▶ [Data in this exercise]:
───
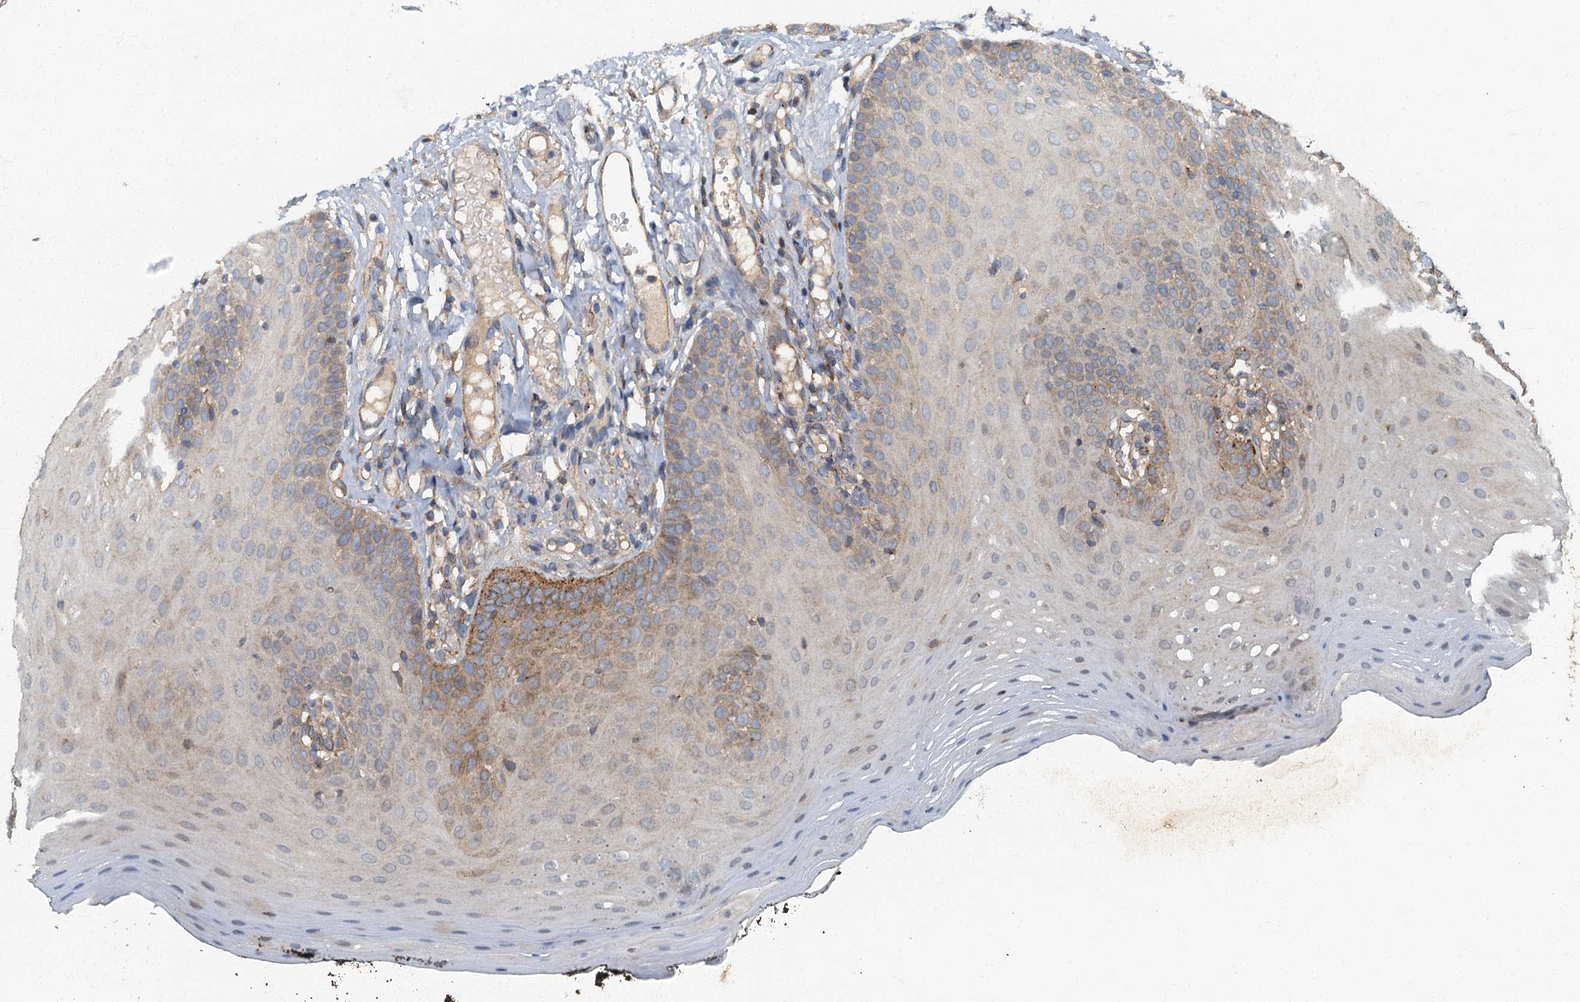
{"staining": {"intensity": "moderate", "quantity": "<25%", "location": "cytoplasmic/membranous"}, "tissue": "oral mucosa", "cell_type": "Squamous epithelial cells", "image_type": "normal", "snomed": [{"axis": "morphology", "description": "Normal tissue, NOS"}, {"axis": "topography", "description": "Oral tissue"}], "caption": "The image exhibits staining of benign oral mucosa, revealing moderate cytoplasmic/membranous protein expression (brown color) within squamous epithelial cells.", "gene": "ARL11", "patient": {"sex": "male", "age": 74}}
───
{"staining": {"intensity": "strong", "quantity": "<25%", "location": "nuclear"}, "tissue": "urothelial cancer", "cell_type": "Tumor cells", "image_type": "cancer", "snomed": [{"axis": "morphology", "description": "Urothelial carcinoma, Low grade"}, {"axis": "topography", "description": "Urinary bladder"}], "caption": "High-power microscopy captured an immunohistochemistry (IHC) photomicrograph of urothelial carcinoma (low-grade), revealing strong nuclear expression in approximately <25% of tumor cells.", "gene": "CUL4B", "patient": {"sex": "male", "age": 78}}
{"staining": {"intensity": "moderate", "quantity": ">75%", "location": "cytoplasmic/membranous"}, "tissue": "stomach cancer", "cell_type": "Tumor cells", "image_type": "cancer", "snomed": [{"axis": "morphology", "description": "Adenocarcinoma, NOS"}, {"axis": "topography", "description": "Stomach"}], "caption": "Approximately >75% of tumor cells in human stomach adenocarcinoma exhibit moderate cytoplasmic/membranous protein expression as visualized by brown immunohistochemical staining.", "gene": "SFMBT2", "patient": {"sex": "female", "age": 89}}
───
▶ [Work item]: As the answer, set down only the lines from the data above between the one holding "microscopy captured an" and the one holding "tumor cells in", inclusive, exactly as they read.

▶ [Your response]:
{"staining": {"intensity": "strong", "quantity": "<25%", "location": "nuclear"}, "tissue": "urothelial cancer", "cell_type": "Tumor cells", "image_type": "cancer", "snomed": [{"axis": "morphology", "description": "Urothelial carcinoma, Low grade"}, {"axis": "topography", "description": "Urinary bladder"}], "caption": "High-power microscopy captured an immunohistochemistry (IHC) photomicrograph of urothelial carcinoma (low-grade), revealing strong nuclear expression in approximately <25% of tumor cells.", "gene": "CUL4B", "patient": {"sex": "male", "age": 78}}
{"staining": {"intensity": "moderate", "quantity": ">75%", "location": "cytoplasmic/membranous"}, "tissue": "stomach cancer", "cell_type": "Tumor cells", "image_type": "cancer", "snomed": [{"axis": "morphology", "description": "Adenocarcinoma, NOS"}, {"axis": "topography", "description": "Stomach"}], "caption": "Approximately >75% of tumor cells in human stomach adenocarcinoma exhibit moderate cytoplasmic/membranous protein expression as visualized by brown immunohistochemical staining.", "gene": "SFMBT2", "patient": {"sex": "female", "age": 89}}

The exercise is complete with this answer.